Offshore havens and creative accounting

The most recent uproar over corporate tax evasion centered on Apple, Inc. this spring, with CEO Tim Cook forced to testify in front of the Senate Permanent Subcommittee on Investigations in May. The company, which paid $6 billion in U.S. taxes in 2012, was accused of sheltering billions in revenue using “highly questionable” offshore entities. According to the Senate subcommittee, the California-based tech behemoth, which reaps two-thirds of its revenue from outside of the U.S., funneled some of its vast profits through Irish subsidiaries. These subsidiaries, through various legal quirks, business designations and incentives, effectively had no tax jurisdiction anywhere. As noted in May by The Guardian, one Irish subsidiary brought in $22 billion of pre-tax earnings in 2011, but was taxed at a rate of just 0.05 percent – far below the statutory corporate rate of 12.5 percent on the Emerald Isle. Apple received some bad press as a result of the hearings, but looks to have escaped any real fallout. Its tax strategy was cleared by the Securities and Exchange Commission in early October.

Complicated international transactions are just one of the “questionable” – but entirely legal – tactics used by large companies to reduce their effective tax rate. As last week’s USA Today report points out, companies that face a loss do not have to pay taxes. But depending on how certain calculations are done, companies can also push their effective rate below zero and accrue tax credits that can be applied to future profitable years. Indeed, the government’s Byzantine tax code is another contributing factor to effective tax rates that are far below statutory ones. With a little creativity, accounting departments can use the myriad of loopholes and hidden credits to their company’s advantage while remaining well within the bounds of the law. In fact, it is a fairly common occurrence for corporate America to dodge the taxman altogether.

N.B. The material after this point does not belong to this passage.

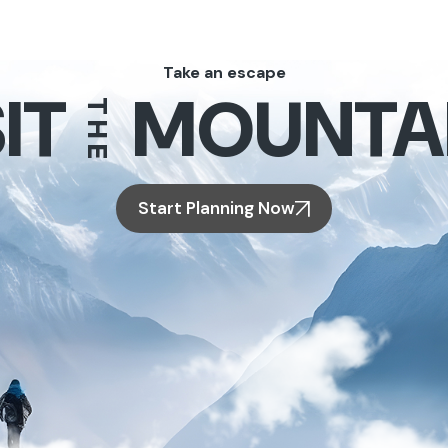
Take an escape
IT
MOUNTA
THE
Start Planning Now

According to a 2008 GAO report, 55 percent of all large U.S. corporations had no tax liability in at least one year between 1998 and 2005. The Department of Treasury estimates that special exemptions and credits used by corporations cost the government $181 billion in lost tax revenue in 2011. The same measures are also available to some individuals (including non-incorporated businesses) and lowered the tax haul by a further $125 billion in the same year.

Need for debate, reform

It should be noted that TriplePundit is not arguing for or against specific tax measures or reforms. There are certainly benefits to tax credits and other exceptions when they are used to effectively shield fledgling industries and help small businesses grow. The debate over tax reform is as vociferous as it is complicated and dynamic, and there are no guaranteed outcomes from any proposed reform. But, if we engage in a debate without transparent facts – or by looking at only what is “on the books” instead of what happens in reality –  we are guaranteed to fail.

It is unfortunate that at just the time that this transparent debate is needed most, it is also seemingly impossible. With another budget showdown set for January and the elusive “Grand Bargain” all but dead, any major changes look to be off the table for the foreseeable future. Perhaps more than ever, it is worth asking: exactly how much longer can we really afford to abide by “business-as-usual”?